Records from a collection

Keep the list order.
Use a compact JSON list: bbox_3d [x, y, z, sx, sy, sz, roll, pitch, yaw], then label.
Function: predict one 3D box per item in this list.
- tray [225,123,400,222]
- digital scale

---

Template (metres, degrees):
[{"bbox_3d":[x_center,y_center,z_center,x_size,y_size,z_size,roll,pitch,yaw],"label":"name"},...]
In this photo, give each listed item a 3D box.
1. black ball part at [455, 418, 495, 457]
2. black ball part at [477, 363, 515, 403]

==

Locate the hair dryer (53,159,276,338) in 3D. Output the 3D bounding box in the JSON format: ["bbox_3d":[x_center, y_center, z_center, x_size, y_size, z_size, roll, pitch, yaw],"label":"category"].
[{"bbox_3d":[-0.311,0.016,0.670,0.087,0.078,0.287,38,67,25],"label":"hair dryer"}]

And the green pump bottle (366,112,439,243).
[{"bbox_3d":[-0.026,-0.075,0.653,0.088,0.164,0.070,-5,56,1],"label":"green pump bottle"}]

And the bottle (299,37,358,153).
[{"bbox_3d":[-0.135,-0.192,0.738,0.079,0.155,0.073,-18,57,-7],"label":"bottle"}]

WHAT IS REQUIRED — As the answer, set down only the lines from the data above between the one holding "Keep the list order." and the one holding "- digital scale", inclusive, exactly as they read.

EXERCISE RESULT —
Keep the list order.
Use a compact JSON list: bbox_3d [x, y, z, sx, sy, sz, roll, pitch, yaw], then label.
Function: predict one 3D box per item in this list.
- tray [225,123,400,222]
- digital scale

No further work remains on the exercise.